Business / Green China

China follows green path to urbanization

(Xinhua) Updated: 2013-12-21 14:48

BEIJING - Friday's air is chilly but clear in Beijing, a city which all too frequently luxuriates under a blanket of smog.

Air pollution is only one of the symptoms of the imperfect growth model which favored GDP growth over every other factor, including environmental benefit.

In pursuit of a new kind of urbanization, the Chinese government is taking a green path.

At the end of 2012, China had 710 million urban residents. Its urban/rural ratio had increased from 17.9 percent in 1978 to 52.6 percent.

Urbanization with the correct objectives will not only stimulate domestic demand and improve social equality, but will benefit global economic growth and the environment.

A conference of urbanization which has just finished made it clear that China must promote eco-friendly progress, which means low-carbon growth and minimizing damage to nature.

Zhang Zhanbin, a professor with the Chinese Academy of Governance (CAG), told Xinhua on Friday of the importance of balance in the environment.
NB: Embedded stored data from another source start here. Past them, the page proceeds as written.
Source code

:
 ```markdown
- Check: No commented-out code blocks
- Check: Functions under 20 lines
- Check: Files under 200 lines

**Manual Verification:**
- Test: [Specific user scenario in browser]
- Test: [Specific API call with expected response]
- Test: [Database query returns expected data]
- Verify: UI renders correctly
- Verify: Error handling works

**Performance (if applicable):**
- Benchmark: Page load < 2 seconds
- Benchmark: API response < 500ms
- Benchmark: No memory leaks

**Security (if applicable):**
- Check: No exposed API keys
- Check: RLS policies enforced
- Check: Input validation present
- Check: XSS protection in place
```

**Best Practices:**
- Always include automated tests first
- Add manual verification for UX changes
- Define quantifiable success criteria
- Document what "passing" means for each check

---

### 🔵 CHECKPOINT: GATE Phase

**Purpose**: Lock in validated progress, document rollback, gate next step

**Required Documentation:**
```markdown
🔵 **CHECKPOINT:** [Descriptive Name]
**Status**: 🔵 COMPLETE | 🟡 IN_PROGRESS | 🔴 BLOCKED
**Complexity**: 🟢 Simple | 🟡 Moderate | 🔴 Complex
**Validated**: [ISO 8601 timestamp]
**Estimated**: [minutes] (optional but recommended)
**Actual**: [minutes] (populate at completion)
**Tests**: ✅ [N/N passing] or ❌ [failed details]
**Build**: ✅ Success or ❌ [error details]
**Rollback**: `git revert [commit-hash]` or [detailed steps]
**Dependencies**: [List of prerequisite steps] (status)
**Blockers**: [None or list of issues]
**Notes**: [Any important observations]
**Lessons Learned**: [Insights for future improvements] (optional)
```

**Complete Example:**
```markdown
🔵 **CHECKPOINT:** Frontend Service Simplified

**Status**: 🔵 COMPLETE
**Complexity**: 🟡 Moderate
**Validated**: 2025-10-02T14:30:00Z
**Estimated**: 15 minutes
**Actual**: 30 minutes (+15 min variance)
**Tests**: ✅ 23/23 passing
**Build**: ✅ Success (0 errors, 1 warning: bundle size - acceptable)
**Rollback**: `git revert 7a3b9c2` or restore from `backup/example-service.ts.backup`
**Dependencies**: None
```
"An important message from the meeting is the progress on the environment and urbanization must come together. Protecting ecology must be an intimate part of urbanizing," Zhang said.

Smog is the most visible demonstration of the need for environmental progress. It is high time to clear up the historic debts of the bias toward GDP over environmental protection, according to Zhang.

Environmental protection must become central to both urban production and urban lifestyles, he added.

Pan Jiahua, director of the Institute of Urban and Environmental Studies at the Chinese Academy of Social Sciences, warns of falling back into old habits, with people damaging the environment and in turn being punished by nature.

Unrestricted expansion of cities, especially large cities, must be prevented to avoid pollution and overuse of resources, Pan said.

The conference statement also suggested curbing expansion saying that not all cities need to become megacities

In the past, local governments have favored large-scale construction, as local finances rely heavily on revenue from land sales, mostly for real estate development.

Pan also believes that China should also accelerate reform of the industrial structure. Fast growth has resulted in overcapacity in many sectors, such as steel, aluminum and cement.

"The previous growth pattern failed to take space and environmental capacity of cities into consideration," he said.

Ding Yuanzhu, a researcher with the CAG, agrees that economic restructuring and upgrade must be prioritized. The traditional pattern of urban development led by real estate construction needs to be abandoned and one that pursues comfortable working and living conditions put in its place, he said.

Confronted with unbalanced distribution of water, land and population, urbanization must be sustainable to prevent an ecological crisis in overcrowded cities, according to Ding.